• [Problem statement]
Count the lines in the records that contain the string "nach", treating uppercase and lowercase as different. Reply with the number alone.

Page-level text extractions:
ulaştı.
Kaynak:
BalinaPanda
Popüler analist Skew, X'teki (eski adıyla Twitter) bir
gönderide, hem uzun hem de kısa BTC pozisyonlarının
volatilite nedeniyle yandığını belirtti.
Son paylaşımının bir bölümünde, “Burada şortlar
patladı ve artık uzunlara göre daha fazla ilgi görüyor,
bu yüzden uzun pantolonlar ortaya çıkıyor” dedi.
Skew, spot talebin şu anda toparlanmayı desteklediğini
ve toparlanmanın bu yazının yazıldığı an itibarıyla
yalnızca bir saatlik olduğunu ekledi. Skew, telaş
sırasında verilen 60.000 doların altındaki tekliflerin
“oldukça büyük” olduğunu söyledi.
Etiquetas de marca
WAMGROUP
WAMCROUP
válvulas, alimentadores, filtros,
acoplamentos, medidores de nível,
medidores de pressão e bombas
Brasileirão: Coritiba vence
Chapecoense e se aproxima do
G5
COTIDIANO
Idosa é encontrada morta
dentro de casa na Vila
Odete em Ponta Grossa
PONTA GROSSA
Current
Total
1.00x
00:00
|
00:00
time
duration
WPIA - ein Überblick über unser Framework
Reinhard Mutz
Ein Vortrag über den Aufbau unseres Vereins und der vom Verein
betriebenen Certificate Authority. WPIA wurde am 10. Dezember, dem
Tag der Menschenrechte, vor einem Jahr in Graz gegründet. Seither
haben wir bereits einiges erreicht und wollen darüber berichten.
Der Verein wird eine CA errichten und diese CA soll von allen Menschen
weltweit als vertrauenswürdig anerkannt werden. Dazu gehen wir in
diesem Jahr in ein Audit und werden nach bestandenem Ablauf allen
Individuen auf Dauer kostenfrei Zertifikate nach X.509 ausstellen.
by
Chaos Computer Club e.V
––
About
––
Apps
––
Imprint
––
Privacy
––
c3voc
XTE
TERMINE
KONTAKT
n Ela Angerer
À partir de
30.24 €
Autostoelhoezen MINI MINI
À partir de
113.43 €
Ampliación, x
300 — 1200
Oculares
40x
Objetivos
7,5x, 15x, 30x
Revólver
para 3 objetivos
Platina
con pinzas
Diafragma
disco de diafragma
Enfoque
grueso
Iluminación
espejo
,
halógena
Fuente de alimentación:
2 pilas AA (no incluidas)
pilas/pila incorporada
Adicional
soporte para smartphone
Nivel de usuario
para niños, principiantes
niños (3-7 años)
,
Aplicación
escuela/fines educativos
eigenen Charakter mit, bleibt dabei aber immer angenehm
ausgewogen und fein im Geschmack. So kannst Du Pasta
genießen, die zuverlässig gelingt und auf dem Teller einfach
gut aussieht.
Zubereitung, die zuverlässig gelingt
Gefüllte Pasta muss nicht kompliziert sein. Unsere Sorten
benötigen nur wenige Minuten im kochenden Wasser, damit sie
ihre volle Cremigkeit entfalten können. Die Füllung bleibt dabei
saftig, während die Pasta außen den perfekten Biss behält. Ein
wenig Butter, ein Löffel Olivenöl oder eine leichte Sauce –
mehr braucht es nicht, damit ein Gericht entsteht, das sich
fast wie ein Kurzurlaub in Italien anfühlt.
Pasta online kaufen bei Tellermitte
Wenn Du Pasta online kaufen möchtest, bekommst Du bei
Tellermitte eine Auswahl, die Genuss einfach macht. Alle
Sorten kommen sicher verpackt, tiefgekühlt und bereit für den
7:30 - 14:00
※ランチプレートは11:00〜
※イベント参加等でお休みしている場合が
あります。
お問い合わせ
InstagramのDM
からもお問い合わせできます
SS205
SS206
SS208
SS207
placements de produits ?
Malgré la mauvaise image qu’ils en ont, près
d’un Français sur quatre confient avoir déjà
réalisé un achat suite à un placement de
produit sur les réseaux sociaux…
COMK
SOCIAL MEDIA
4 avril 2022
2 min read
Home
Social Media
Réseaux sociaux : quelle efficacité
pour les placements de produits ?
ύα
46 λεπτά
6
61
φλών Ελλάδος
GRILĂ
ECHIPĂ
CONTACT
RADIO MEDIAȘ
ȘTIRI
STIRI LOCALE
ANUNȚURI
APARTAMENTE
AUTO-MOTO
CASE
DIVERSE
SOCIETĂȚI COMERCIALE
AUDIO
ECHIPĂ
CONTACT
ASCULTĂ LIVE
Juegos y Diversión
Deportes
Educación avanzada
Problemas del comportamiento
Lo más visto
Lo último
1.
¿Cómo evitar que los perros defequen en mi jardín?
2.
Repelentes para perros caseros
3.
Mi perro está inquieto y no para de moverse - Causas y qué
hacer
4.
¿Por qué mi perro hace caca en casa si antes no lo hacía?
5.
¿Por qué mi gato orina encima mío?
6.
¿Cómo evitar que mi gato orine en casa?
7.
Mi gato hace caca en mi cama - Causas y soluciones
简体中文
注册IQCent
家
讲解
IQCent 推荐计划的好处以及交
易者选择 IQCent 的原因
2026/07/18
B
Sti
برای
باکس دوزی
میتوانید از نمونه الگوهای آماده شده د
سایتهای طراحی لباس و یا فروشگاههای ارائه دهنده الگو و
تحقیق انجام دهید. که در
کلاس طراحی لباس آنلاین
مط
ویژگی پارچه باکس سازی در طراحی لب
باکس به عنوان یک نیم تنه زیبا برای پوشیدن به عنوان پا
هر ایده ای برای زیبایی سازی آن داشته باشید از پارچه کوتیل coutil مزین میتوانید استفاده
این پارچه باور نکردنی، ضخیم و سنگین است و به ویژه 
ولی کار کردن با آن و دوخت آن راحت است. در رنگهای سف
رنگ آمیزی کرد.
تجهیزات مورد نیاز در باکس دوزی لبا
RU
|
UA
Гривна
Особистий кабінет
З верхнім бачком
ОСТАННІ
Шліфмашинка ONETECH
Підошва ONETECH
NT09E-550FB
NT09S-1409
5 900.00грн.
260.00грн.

• [Exercise response]
2